WORK REQUEST A:
In the abstract on androgen receptor in breast carcinoma, how many breast carcinomas were analyzed?
WORK REQUEST B:
Return the portion of the androgen receptor abstract between "Lack of expression" and "of the breast.", inclusive.

QUOTED PASSAGE:

——————————

Lack of expression of androgen receptor may play a critical role in transformation from in situ to invasive basal subtype of high-grade ductal carcinoma of the breast.

Androgen receptor has been implicated in the pathogenesis of breast carcinoma. In this study, we explored the potential role of androgen receptor in breast cancer by analyzing its expression using immunohistochemistry and its relationship with tumor progress (ductal carcinoma in situ [DCIS] versus invasive ductal carcinoma [IDC]); nuclear grades (high grade [HG] versus non-high grade); expression of estrogen receptor (ER), progesterone receptor (PR), HER-2; and 3 molecular classifications: cytokeratin classification, triple (ER/PR/HER-2) negative classification, and ER/HER-2 classification in 184 breast carcinomas. We found that (1) lack of androgen receptor expression was associated with HG-IDC and with basal subtypes of HG-IDC, suggesting androgen receptor may play an important role in preventing the invasive transformation in this subgroup of breast carcinoma. (2) HG-IDC and HG-DCIS more frequently expressed androgen receptor than ER (55%-93% for androgen receptor and 18%-30% for ER) and were frequently androgen receptor+/ER- (63% for HG-DCIS and 39% for HG-IDC), which made androgen receptor a possible therapeutic target. (3) One third of HG-IDC was negative for androgen receptor, ER, PR, and HER-2, suggesting that further studies are needed to identify other key molecules for targeted therapy. We purpose that androgen receptor should be routinely measured for breast cancer.

——————————

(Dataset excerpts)

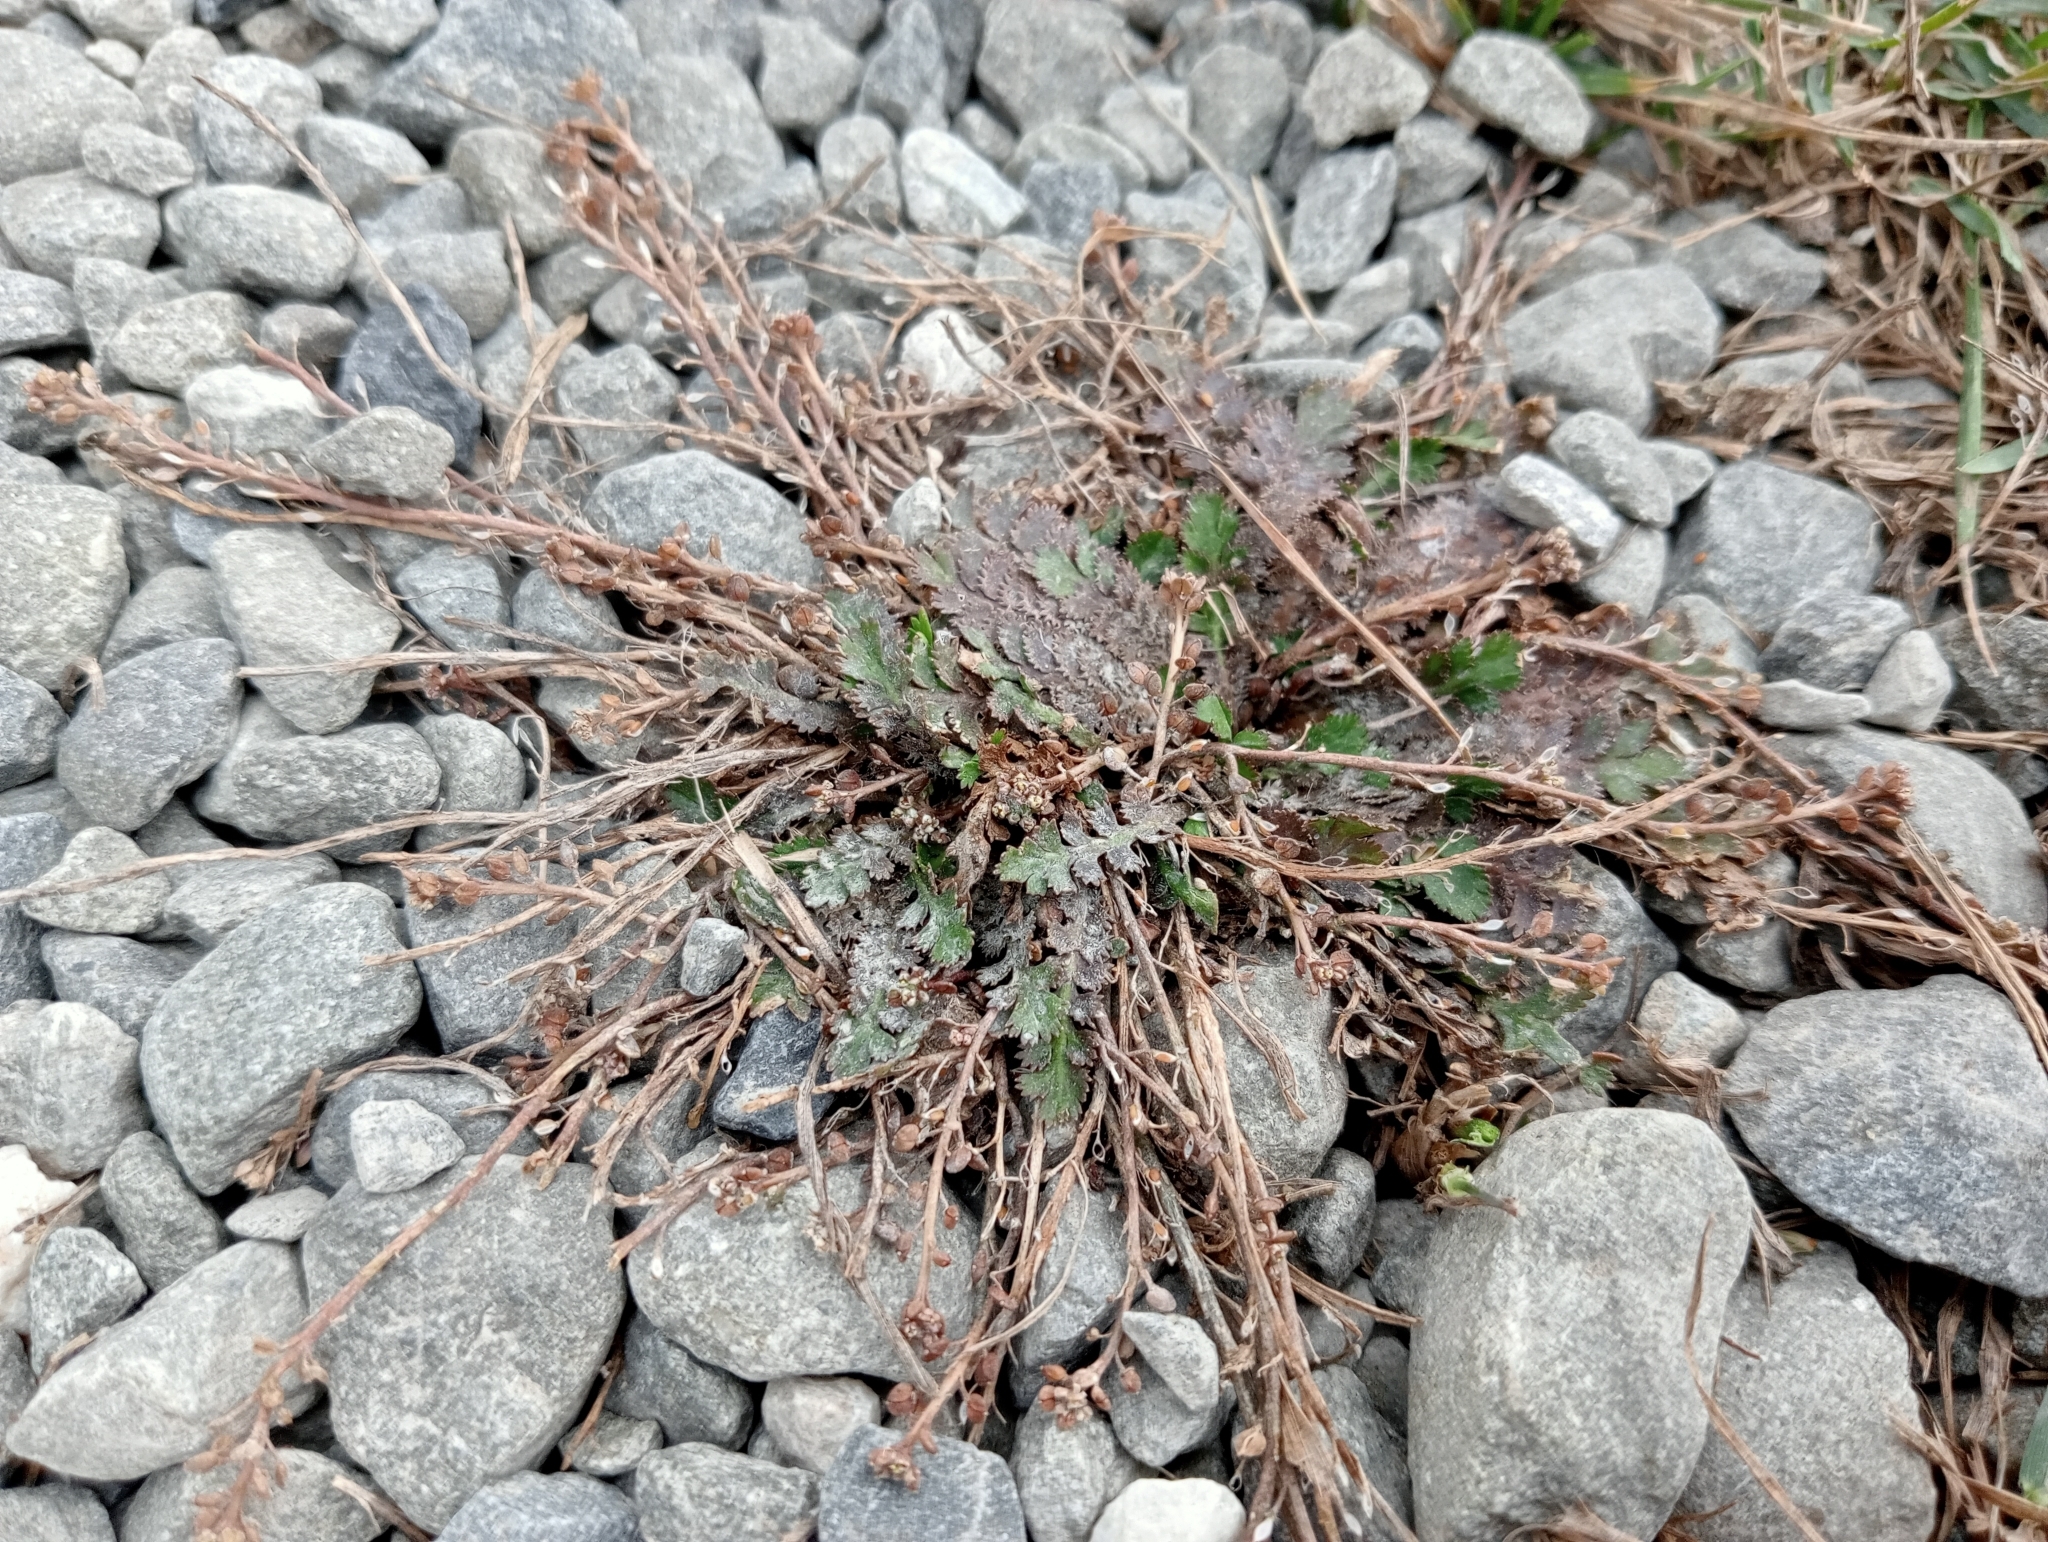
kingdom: Plantae
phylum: Tracheophyta
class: Magnoliopsida
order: Brassicales
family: Brassicaceae
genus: Lepidium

——————————

EXERCISE ANSWER A:
184 breast carcinomas.

EXERCISE ANSWER B:
Lack of expression of androgen receptor may play a critical role in transformation from in situ to invasive basal subtype of high-grade ductal carcinoma of the breast.